People affected by rare diseases often face extraordinary barriers. They can find it difficult to get the right diagnosis, expert advice or treatment and support.

It’s challenging – especially when they are trying to cope with the uncertainty of an often progressive, devastating and debilitating disease. But the complexity of these conditions, and the small number of patients affected, means this area of research doesn’t always attract the greatest interest.

Less than 5%

of the 6-8,000 rare diseases that exist have licensed treatments

Less than 5% of the 6-8,000 rare diseases that exist have licensed treatments, so the potential to help patients is significant. That’s why, at GSK, research into rare diseases is one of our six core areas of scientific R&D. We have established a dedicated rare disease unit, with the ultimate goal of developing breakthrough solutions for people affected by rare diseases and delivering much needed medicines.

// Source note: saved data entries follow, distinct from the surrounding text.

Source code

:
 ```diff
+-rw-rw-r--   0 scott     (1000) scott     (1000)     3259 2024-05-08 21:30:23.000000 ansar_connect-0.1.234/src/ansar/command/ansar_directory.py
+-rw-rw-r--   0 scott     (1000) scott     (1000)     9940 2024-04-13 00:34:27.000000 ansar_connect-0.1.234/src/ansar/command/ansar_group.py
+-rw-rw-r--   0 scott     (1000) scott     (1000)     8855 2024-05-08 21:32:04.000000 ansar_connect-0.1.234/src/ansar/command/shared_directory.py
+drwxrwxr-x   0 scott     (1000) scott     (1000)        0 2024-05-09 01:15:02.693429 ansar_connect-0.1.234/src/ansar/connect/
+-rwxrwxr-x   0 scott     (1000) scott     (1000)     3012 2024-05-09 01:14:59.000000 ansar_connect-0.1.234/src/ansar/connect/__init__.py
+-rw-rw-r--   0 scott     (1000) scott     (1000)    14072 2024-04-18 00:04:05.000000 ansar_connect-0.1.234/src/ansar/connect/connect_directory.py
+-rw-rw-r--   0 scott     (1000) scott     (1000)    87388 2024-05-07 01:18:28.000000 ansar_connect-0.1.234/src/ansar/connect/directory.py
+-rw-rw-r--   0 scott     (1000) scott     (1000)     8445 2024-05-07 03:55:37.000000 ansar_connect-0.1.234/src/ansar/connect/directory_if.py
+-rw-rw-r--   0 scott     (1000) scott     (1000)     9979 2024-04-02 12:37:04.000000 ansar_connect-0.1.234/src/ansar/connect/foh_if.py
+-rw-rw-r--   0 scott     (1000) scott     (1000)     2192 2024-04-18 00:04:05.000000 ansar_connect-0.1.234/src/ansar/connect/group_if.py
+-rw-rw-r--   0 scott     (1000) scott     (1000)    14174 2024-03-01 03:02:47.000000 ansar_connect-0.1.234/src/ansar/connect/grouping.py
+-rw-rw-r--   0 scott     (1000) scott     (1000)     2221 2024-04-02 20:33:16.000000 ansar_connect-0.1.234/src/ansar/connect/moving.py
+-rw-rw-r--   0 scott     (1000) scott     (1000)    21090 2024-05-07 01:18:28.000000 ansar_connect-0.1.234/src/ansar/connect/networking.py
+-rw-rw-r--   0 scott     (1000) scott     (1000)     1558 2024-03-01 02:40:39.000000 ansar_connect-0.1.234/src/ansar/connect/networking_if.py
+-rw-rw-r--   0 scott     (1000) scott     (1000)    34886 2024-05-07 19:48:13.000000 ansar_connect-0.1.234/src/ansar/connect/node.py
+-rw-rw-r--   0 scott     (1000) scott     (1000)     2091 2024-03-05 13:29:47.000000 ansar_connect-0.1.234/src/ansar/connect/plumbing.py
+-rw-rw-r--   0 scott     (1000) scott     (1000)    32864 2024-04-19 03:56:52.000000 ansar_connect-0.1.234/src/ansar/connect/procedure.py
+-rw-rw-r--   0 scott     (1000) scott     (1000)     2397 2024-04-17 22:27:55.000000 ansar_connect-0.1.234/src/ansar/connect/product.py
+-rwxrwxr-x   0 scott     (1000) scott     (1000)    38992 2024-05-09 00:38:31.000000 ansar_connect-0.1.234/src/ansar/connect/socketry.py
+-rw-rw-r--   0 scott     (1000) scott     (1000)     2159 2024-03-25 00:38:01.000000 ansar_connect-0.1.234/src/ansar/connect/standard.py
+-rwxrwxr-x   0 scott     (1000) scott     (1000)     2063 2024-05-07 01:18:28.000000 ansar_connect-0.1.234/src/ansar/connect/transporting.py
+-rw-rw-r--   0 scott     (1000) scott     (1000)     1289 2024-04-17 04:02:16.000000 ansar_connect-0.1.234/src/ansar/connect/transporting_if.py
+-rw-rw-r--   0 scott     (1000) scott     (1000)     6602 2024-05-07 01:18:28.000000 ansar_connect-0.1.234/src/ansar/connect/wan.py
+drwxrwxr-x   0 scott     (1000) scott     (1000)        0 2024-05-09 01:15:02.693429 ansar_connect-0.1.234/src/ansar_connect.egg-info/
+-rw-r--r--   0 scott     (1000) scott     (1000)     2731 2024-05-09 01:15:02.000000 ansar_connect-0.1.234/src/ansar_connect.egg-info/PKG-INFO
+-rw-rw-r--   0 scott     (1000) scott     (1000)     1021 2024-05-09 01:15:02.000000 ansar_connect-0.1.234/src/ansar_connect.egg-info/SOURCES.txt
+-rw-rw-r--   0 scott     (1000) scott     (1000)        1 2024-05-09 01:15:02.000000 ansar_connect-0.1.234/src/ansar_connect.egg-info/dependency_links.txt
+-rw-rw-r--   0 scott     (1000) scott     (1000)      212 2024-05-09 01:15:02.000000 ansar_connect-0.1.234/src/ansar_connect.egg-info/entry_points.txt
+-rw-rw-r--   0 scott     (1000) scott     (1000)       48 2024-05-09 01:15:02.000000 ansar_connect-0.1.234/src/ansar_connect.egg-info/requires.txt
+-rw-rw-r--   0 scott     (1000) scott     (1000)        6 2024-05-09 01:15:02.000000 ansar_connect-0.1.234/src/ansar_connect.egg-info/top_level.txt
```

A rare disease is often caused by a fault in a single gene. Understanding where these faults occur and how they can be fixed gives us a unique insight into specific areas of human biology. We hope these insights will not only make a difference to patients with rare diseases but also help us better understand the science behind more common conditions. Our work in rare diseases also enables us to use new and cutting edge technology to achieve our goal.

Working in rare diseases is challenging. To be successful requires specialised skills, determination and a unique approach. We recognise that patients are often experts in their own disease so we actively seek their advice to further our research.

Here three employees from our rare disease unit share their stories of what they are doing to help develop and deliver medicines for those affected by a rare disease.

A parent’s view:

Julie Venners Christensen, Head of Global Patient Advocacy, Gene Therapy

I am a mother of five children. When my daughter Brielle was born, I knew something wasn’t right. She wasn’t developing as fast as her siblings and was struggling to meet developmental milestones. There was limited knowledge of her disease at the time. It took four months before she was diagnosed with mitochondrial disease – which causes poor growth and numerous organ disorders. Brielle’s prognosis was devastating. She was given a year to live. There was no treatment for her condition so I worked with Brielle's metabolic specialist to try various, and sometimes unusual, approaches. Brielle is now 21 years old. It was through my campaigning activities that I learnt about the rare disease patient advocacy role at GSK. Through my own experience I appreciate the challenges faced by those affected by rare diseases. I bring these insights into GSK to help make a medical difference to patients and their families.

A clinician’s view:

Alison Church, Medicine Development Lead, metachromatic dystrophy 

The first time I encountered a patient with a rare disease was as a paediatric immunologist at Duke University. I saw many patients with rare genetic diseases that caused their immune systems not to work properly. For some, a minor cold could have fatal consequences. Patients can spend years in isolation due to the fear of an infection. It was devastating to see some patients die despite receiving the best available treatments. It left an indelible memory. My role at GSK involves progressing the development of potential new medicines through to regulatory approval. It is challenging – particularly when there’s no precedent. Every day, and particularly when times are tough, I recall my patients at Duke. I want to do my utmost to help give children with rare diseases the opportunity to live a long and healthy life.

A parent’s view:

Jessica Imrie, Head of Strategy & Operations, Gene Therapy

Soon after having my twins, I was told that Abigail had a rare genetic fault. Her immune system wasn’t able to fight infections so, unless we could find a suitable bone marrow donor, Abigail would die. She was kept in isolation. My husband and I, and Abigail’s twin brother Jack were tested. Despite the odds Jack was a perfect match and donated his bone marrow to his twin sister. But Abigail’s condition did not improve and we prepared for the worst. Then a breakthrough – her immune system slowly started to respond. At 2 years of age she was able to attend pre-school for the first time. We’ve been very lucky. Without Jack, Abigail would have died. Some children with similar rare conditions don’t have a suitable donor so live in isolation units or don’t survive. Abigail and Jack are inseparable. Abigail tells everyone that Jack saved her life. Raising a daughter with a rare disease has brought a new perspective to my work in the Rare Disease Unit at GSK. I share my own experience with colleagues to help ensure we focus on what’s important to parents and patients.